_Actions to take_
1. In the subway trains thread, where did Aristo have its ancestral home?
2. Extend the subway trains thread from the point where it stops.

Extract provided below:

# Subway trains - any ideas



## MartyI (Dec 24, 2009)

Hi folks,
My son and I would like to add a subway to our layout outside. He really wants a subway like he just saw in NYC on thanksgiving. Any idea if they were ever available in g gauge/scale. I know her are plenty for O. 
Thanks for the help.


----------



## Big65Dude (Jan 2, 2008)

Marty,


I've got an extensive subway system under _my _layout. 


Of course, there's not much to see...


*:*o)


----------



## s-4 (Jan 2, 2008)

Marty, I think the interurban cars from HWL are about as close as you'll find. If you can find trucks for the Aristo PCC, I imagine you could create a terrific homebrew.


----------



## VictorSpear (Oct 19, 2011)

Fantastic idea !! Has been on my mind for years too. One would have thought (and still thinks) that Aristo, which had its ancestral home in Jersey City would have at least built one subway car or PATH car. 

The new PATH cars are outstanding and are the latest in the nation's fleet of passenger cars










And the Hudson-Bergen Light rail does have some of the best waterfront scenery in the World !!! What a singular modeling opportunity for anyone.

End of Extract provided.
Data below:

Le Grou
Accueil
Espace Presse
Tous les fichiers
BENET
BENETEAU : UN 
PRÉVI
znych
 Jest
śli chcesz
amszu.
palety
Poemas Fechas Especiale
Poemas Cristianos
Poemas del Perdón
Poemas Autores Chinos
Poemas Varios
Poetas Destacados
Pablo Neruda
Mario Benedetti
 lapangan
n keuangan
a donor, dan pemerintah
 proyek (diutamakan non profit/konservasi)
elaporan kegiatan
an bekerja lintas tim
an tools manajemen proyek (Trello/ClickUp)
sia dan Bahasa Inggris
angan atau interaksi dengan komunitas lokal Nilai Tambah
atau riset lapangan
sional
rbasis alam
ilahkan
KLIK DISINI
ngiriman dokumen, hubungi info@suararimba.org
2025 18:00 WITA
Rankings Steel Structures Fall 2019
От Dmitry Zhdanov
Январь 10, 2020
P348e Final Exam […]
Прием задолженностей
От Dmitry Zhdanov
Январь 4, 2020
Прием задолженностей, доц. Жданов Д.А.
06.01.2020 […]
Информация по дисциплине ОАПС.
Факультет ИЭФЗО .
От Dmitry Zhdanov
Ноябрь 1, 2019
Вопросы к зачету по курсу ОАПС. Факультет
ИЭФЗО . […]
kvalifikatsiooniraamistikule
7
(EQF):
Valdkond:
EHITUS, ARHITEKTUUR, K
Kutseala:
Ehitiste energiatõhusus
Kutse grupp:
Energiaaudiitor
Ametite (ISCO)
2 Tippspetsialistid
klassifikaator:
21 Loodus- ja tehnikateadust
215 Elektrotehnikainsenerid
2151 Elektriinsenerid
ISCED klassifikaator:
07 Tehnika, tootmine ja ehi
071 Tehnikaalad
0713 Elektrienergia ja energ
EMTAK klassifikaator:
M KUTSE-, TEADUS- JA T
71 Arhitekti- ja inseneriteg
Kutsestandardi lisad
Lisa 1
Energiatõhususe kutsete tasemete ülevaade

End of Data.

_Outputs in order_
1. Jersey City.

2.
(By the best Starbucks location I know, next to the Pavonia Station) 










The old rail line on the East Side of Manhattan High Line (recovered for posterity.. tracks are 40 feet below these play benches) 



Tremendous scenes from the High Line* here.* IMHO ... an urban idea that recovered old track, preserved it, and brought appreciation to the real estate around it - my estimate $1.2 billion today. See if you can find a rare NYC sign which says "Protect the Plants today" in one of the pictures !


----------



## John J (Dec 29, 2007)

Come to think of it....If you had a elevated layout, like a live steam track, You could do a real kewl thing by building the Subway system and hanging it under the track deck. You then could build entrances and stairways up to the layout above.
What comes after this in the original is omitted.